Дождь стих, влажный ветер мягкими бархатными кругами летел вокруг Володи. Вдалеке шумел лес; в лесу росли вперемежку с ольхой, кленом тяжелые каменные кресты. Кто-то ехал вдалеке в длинной повозке, фыркала лошадь, стучали подковы по крепкой, глинистой дороге. Все опять стало темнеть в глазах Володи, все тихо скрывалось. Явственно доносились, часто произносимые протяжным голосом, давно знакомым Володе, все те же слова: до свиданья, до свиданья! – Ты понимаешь? – говорил в это же время чей-то другой голос. – Ты понимаешь? До свиданья? – А может быть, я просто умираю? – подумал Володя. Черные волны внезапно показавшегося моря шумели и разбивались где-то вблизи. И Володя сам из страшной дали увидел себя: он лежал на песчаном берегу под высоким желтым обрывом, с которого свешивалось чье-то огромное и неподвижное лицо с медными волосами. Все было пусто и жутко вокруг, лишь шумела вода невиданной, непроницаемой черноты и низкое небо осталось прорезанным длинным крылом, исчезнувшим стремительно и беззвучно.

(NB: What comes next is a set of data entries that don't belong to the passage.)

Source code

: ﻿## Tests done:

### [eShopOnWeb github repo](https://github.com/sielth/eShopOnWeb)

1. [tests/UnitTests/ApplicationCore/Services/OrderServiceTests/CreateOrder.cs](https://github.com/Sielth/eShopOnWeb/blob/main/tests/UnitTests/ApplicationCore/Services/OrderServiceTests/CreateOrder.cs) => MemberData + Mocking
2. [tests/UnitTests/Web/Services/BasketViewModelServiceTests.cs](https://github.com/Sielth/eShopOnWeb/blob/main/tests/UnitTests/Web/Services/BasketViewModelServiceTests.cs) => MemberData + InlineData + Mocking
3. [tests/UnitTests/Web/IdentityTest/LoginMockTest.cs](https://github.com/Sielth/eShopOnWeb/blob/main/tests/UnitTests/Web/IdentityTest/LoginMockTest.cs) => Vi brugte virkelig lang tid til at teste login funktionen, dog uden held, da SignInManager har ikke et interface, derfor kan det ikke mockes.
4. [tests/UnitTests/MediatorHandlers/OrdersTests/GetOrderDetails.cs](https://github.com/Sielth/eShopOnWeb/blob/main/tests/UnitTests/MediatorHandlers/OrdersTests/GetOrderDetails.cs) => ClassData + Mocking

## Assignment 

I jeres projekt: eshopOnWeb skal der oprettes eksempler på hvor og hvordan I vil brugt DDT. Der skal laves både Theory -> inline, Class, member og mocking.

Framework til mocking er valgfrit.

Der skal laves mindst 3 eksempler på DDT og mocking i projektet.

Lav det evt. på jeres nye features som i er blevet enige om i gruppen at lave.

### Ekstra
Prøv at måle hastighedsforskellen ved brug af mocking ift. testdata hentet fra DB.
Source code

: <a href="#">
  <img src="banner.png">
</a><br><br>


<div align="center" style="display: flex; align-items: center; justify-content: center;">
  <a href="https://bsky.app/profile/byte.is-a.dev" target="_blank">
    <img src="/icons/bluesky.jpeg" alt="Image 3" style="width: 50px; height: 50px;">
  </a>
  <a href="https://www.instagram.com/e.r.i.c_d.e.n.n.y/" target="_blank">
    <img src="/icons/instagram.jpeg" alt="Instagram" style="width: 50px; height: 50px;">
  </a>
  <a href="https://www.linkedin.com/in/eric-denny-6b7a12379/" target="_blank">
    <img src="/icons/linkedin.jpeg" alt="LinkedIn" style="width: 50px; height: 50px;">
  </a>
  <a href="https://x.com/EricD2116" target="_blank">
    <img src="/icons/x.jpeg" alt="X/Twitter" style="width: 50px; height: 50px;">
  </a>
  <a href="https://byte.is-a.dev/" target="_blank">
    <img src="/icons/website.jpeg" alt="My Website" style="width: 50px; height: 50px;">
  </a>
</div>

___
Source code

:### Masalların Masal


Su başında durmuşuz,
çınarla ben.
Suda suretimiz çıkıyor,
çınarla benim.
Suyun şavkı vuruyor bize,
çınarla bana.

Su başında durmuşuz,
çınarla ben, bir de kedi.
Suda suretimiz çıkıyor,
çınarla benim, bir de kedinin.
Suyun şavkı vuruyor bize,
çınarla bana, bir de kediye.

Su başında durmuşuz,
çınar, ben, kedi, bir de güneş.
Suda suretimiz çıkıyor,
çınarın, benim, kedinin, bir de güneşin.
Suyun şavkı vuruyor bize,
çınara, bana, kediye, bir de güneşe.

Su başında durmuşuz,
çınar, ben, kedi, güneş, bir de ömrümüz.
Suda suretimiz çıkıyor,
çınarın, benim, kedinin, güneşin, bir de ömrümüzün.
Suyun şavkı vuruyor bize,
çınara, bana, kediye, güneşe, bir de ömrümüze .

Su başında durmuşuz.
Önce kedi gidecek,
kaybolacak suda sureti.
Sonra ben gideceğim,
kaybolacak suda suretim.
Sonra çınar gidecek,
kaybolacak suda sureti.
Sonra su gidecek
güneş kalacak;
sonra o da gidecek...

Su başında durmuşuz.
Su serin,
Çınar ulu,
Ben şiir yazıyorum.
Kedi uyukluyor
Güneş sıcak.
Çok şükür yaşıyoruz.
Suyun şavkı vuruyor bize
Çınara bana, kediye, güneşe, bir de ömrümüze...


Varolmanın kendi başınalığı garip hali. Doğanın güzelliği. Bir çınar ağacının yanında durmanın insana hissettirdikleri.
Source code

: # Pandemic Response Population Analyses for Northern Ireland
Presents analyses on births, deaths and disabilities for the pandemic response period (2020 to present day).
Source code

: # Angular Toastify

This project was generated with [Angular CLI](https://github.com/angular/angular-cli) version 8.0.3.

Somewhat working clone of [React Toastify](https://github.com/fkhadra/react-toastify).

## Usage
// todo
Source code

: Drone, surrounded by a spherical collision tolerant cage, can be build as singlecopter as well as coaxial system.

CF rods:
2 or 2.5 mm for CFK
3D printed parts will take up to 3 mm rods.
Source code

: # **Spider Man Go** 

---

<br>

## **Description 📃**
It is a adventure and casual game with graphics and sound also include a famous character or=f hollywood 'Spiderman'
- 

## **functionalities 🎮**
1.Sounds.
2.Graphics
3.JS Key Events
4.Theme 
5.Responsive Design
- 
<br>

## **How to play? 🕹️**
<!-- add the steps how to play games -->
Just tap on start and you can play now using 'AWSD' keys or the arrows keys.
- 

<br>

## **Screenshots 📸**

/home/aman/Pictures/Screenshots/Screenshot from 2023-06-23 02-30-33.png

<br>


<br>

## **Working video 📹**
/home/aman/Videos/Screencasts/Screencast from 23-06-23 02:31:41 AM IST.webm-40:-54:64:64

У постели Володи стояли Вирджиния, Николай и доктор. Засунув руки в карманы, доктор внимательно, как казалось, смотрел на ту часть лица Володи, которая была видна из-под перевязки. Николай несколько наклонился вниз; Вирджиния крепко сжимала его руку.
– Я надеюсь, – сказал доктор, – что все кончится благополучно. Но рана на голове довольно серьезна. Главное, это чтобы он не двигался.

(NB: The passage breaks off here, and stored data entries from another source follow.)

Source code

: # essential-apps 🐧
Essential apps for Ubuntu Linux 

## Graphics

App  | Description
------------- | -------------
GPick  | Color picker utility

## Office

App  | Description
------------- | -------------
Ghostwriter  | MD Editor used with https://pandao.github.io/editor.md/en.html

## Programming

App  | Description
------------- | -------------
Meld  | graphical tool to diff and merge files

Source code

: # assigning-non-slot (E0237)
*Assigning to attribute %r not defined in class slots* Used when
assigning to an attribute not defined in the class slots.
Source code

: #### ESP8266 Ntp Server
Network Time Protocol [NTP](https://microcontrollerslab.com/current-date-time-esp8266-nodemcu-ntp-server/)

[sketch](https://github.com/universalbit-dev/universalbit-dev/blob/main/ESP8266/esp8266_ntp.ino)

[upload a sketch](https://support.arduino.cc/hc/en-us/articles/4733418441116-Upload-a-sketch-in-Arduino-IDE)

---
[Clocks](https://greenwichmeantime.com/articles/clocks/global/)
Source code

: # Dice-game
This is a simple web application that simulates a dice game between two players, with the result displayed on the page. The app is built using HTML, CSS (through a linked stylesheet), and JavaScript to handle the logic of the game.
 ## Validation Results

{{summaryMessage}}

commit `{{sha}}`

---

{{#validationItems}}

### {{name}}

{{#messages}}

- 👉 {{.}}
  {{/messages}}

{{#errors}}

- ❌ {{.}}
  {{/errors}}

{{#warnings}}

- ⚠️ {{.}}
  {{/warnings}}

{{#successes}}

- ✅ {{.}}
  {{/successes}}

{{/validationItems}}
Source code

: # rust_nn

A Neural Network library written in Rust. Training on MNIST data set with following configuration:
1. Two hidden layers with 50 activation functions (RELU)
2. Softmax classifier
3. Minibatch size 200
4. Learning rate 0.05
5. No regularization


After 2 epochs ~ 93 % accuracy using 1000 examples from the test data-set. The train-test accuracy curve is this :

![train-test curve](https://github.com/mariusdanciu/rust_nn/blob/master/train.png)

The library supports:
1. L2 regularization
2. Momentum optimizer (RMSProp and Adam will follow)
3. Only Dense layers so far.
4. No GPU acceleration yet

– Володя! – сказал Николай.
И вдруг глаза Володи открылись. Светлый, непонимающий их взгляд остановился сначала на Вирджинии, потом на Николае, потом перешел на доктора. Затем глаза закрылись и снова открылись, и очень тихо, так что трудно было расслышать, Володя произнес:
– Я понимаю. Это Вирджиния и ты. Но кто же третий?
– Тебе лучше? – сказал Николай. – Третий – это доктор. Как ты себя чувствуешь?
– Я очень устал.
– Постарайся заснуть.
– Хорошо. До свиданья.
– До свиданья, – улыбнувшись в первый раз за все время, ответил Николай. И они вышли из комнаты Володи.
* * *
Свой первый визит после выздоровления Володя, еще не очень твердо державшийся на ногах, сделал Александру Александровичу. Это объяснялось тем, что в течение дня Володя ходил по комнатам и решение выйти на улицу принял лишь в половине двенадцатого вечера. Этому предшествовал разговор с Николаем.

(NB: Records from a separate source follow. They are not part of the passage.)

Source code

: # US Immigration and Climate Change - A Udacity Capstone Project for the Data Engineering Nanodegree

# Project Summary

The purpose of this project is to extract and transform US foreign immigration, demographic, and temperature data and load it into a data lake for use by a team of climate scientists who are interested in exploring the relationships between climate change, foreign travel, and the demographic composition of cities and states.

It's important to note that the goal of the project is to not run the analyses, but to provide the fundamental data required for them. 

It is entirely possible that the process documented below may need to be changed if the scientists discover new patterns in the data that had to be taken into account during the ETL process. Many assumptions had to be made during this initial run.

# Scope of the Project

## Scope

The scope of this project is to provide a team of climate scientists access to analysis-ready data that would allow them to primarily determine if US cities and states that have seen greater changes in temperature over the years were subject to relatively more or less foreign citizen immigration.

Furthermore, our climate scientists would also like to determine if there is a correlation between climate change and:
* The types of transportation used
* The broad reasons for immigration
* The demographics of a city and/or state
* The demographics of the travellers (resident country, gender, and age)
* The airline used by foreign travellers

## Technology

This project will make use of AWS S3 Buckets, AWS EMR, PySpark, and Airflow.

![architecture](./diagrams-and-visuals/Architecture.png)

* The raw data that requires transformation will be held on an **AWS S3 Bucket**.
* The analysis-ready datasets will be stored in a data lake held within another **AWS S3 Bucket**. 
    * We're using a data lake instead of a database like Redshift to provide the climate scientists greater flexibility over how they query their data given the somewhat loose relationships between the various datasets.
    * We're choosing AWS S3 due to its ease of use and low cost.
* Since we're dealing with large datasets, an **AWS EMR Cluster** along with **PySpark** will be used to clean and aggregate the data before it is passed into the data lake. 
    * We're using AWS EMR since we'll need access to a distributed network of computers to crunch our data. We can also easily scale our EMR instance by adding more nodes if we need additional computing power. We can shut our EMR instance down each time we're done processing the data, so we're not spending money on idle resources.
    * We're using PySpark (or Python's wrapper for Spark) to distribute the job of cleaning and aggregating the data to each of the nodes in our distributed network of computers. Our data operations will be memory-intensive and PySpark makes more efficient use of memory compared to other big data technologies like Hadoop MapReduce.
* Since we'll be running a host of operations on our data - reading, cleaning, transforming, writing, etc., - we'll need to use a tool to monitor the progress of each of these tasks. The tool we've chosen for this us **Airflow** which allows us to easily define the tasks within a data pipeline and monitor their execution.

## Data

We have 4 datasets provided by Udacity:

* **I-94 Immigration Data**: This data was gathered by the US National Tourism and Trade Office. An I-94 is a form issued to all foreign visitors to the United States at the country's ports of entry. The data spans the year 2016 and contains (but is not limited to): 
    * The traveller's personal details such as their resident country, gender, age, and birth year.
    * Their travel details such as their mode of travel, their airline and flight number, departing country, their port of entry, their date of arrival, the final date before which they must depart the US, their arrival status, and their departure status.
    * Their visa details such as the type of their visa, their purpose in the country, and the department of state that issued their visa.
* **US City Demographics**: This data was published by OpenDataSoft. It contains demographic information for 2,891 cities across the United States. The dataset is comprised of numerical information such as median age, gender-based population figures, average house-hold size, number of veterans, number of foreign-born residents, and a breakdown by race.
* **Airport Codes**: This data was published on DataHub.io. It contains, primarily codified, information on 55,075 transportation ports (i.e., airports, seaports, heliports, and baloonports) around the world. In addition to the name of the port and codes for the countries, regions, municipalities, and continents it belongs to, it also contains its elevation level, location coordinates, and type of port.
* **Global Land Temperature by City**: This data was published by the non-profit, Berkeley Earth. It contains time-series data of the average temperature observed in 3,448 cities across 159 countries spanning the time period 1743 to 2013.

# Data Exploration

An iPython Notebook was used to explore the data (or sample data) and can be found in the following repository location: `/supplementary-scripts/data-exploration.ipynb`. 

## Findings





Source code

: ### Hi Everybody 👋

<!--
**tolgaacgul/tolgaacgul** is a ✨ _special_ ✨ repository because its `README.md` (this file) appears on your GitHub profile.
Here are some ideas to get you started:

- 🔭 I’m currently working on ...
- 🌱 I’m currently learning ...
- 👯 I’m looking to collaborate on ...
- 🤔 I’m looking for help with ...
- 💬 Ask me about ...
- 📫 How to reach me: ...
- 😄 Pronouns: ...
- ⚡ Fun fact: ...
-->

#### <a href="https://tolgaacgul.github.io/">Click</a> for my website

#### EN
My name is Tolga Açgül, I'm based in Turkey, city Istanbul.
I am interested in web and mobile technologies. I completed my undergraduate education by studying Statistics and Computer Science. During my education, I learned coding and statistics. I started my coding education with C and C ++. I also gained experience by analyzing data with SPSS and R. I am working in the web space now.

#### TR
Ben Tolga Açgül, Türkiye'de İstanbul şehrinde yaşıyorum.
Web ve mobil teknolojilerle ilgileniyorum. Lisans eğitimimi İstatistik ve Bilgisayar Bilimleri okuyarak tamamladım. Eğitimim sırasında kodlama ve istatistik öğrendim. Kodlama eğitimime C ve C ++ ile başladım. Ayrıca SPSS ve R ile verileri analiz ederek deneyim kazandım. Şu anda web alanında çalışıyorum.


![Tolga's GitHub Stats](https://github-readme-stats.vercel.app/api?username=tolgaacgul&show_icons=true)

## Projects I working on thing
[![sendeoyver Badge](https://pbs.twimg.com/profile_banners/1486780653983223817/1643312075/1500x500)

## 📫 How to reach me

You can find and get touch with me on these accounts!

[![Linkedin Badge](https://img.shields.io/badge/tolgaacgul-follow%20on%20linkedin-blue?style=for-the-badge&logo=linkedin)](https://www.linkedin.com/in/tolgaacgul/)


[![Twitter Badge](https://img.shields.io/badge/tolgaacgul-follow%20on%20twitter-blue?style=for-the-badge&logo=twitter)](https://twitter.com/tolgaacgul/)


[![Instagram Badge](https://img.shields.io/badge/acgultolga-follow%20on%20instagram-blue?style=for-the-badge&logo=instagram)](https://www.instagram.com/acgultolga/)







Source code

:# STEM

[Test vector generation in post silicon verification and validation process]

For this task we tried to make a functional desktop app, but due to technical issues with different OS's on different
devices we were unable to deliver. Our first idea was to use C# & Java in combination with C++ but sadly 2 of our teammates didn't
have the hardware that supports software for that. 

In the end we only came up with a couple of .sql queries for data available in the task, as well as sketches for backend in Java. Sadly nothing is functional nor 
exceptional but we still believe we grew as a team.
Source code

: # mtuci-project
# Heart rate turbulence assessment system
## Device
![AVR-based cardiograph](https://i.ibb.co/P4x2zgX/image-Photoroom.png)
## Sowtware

– Я не виноват, что ты идиот, – кричал Николай. – Ну, куда тебя черт несет, на ночь глядя? Ну, признай же сам, что это чистейший идиотизм. Ты лежал три недели, как последняя собака, потом поднялся, и изволите видеть, monsieur намерен совершить ночную прогулку.
– Не кричи, Коля.
– Я не кричу, – мгновенно успокоившись, как всегда, сказал Николай. – Я только хочу тебе сказать, что ты поступаешь неправильно.
И когда Володя надел пальто, то рядом с ним оказался Николай – тоже в пальто и шляпе.